### Work instructions
Reproduce the data below, replacing every "scientific name" with "binomial name" and leaving everything else the same.

┌─ Dataset extract

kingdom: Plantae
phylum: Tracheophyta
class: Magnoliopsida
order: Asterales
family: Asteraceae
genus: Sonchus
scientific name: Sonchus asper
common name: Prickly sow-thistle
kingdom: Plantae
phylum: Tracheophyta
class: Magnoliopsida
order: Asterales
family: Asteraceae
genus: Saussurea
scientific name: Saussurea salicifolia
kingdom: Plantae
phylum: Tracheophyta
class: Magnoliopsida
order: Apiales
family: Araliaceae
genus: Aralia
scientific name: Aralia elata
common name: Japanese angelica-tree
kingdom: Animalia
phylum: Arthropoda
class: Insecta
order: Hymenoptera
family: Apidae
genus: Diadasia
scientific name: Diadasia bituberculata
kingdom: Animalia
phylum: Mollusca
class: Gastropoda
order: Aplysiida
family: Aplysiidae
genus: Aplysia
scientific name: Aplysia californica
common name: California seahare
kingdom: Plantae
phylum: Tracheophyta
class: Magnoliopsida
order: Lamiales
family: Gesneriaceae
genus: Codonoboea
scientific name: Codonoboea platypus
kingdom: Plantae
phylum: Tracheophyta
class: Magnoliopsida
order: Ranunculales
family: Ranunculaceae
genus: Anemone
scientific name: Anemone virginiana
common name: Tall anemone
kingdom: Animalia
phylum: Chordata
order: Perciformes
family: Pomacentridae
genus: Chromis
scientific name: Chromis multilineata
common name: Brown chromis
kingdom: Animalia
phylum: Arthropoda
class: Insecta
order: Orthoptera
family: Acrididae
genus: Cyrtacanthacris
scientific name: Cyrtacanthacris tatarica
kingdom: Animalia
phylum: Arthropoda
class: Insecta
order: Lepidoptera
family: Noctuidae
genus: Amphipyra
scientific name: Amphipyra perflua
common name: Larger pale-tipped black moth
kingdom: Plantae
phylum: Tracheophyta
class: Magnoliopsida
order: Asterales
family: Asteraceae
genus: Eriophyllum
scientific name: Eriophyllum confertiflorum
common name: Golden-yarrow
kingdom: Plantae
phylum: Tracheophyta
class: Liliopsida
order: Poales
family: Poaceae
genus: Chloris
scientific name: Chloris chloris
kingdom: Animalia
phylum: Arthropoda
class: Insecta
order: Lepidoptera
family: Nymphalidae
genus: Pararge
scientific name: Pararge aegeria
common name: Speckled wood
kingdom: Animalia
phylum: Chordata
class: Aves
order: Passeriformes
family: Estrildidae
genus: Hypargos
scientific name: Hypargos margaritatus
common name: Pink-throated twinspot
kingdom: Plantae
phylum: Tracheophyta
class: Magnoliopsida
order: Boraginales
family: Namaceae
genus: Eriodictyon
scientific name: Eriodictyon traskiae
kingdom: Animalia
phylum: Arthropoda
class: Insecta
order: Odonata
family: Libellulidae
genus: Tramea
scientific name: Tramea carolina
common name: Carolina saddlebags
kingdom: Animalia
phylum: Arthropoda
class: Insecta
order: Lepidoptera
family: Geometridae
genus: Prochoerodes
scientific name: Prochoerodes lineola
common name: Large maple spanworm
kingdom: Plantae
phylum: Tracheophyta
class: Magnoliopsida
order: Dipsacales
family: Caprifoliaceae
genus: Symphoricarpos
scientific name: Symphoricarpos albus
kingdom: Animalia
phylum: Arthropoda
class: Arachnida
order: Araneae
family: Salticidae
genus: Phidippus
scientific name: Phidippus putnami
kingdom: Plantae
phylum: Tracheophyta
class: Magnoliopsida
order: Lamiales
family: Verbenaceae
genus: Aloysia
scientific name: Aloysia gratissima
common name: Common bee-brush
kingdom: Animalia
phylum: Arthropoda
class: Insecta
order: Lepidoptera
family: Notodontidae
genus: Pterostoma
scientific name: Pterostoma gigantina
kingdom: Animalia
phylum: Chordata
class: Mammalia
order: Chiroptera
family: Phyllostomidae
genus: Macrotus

└─

### Task solution
kingdom: Plantae
phylum: Tracheophyta
class: Magnoliopsida
order: Asterales
family: Asteraceae
genus: Sonchus
binomial name: Sonchus asper
common name: Prickly sow-thistle
kingdom: Plantae
phylum: Tracheophyta
class: Magnoliopsida
order: Asterales
family: Asteraceae
genus: Saussurea
binomial name: Saussurea salicifolia
kingdom: Plantae
phylum: Tracheophyta
class: Magnoliopsida
order: Apiales
family: Araliaceae
genus: Aralia
binomial name: Aralia elata
common name: Japanese angelica-tree
kingdom: Animalia
phylum: Arthropoda
class: Insecta
order: Hymenoptera
family: Apidae
genus: Diadasia
binomial name: Diadasia bituberculata
kingdom: Animalia
phylum: Mollusca
class: Gastropoda
order: Aplysiida
family: Aplysiidae
genus: Aplysia
binomial name: Aplysia californica
common name: California seahare
kingdom: Plantae
phylum: Tracheophyta
class: Magnoliopsida
order: Lamiales
family: Gesneriaceae
genus: Codonoboea
binomial name: Codonoboea platypus
kingdom: Plantae
phylum: Tracheophyta
class: Magnoliopsida
order: Ranunculales
family: Ranunculaceae
genus: Anemone
binomial name: Anemone virginiana
common name: Tall anemone
kingdom: Animalia
phylum: Chordata
order: Perciformes
family: Pomacentridae
genus: Chromis
binomial name: Chromis multilineata
common name: Brown chromis
kingdom: Animalia
phylum: Arthropoda
class: Insecta
order: Orthoptera
family: Acrididae
genus: Cyrtacanthacris
binomial name: Cyrtacanthacris tatarica
kingdom: Animalia
phylum: Arthropoda
class: Insecta
order: Lepidoptera
family: Noctuidae
genus: Amphipyra
binomial name: Amphipyra perflua
common name: Larger pale-tipped black moth
kingdom: Plantae
phylum: Tracheophyta
class: Magnoliopsida
order: Asterales
family: Asteraceae
genus: Eriophyllum
binomial name: Eriophyllum confertiflorum
common name: Golden-yarrow
kingdom: Plantae
phylum: Tracheophyta
class: Liliopsida
order: Poales
family: Poaceae
genus: Chloris
binomial name: Chloris chloris
kingdom: Animalia
phylum: Arthropoda
class: Insecta
order: Lepidoptera
family: Nymphalidae
genus: Pararge
binomial name: Pararge aegeria
common name: Speckled wood
kingdom: Animalia
phylum: Chordata
class: Aves
order: Passeriformes
family: Estrildidae
genus: Hypargos
binomial name: Hypargos margaritatus
common name: Pink-throated twinspot
kingdom: Plantae
phylum: Tracheophyta
class: Magnoliopsida
order: Boraginales
family: Namaceae
genus: Eriodictyon
binomial name: Eriodictyon traskiae
kingdom: Animalia
phylum: Arthropoda
class: Insecta
order: Odonata
family: Libellulidae
genus: Tramea
binomial name: Tramea carolina
common name: Carolina saddlebags
kingdom: Animalia
phylum: Arthropoda
class: Insecta
order: Lepidoptera
family: Geometridae
genus: Prochoerodes
binomial name: Prochoerodes lineola
common name: Large maple spanworm
kingdom: Plantae
phylum: Tracheophyta
class: Magnoliopsida
order: Dipsacales
family: Caprifoliaceae
genus: Symphoricarpos
binomial name: Symphoricarpos albus
kingdom: Animalia
phylum: Arthropoda
class: Arachnida
order: Araneae
family: Salticidae
genus: Phidippus
binomial name: Phidippus putnami
kingdom: Plantae
phylum: Tracheophyta
class: Magnoliopsida
order: Lamiales
family: Verbenaceae
genus: Aloysia
binomial name: Aloysia gratissima
common name: Common bee-brush
kingdom: Animalia
phylum: Arthropoda
class: Insecta
order: Lepidoptera
family: Notodontidae
genus: Pterostoma
binomial name: Pterostoma gigantina
kingdom: Animalia
phylum: Chordata
class: Mammalia
order: Chiroptera
family: Phyllostomidae
genus: Macrotus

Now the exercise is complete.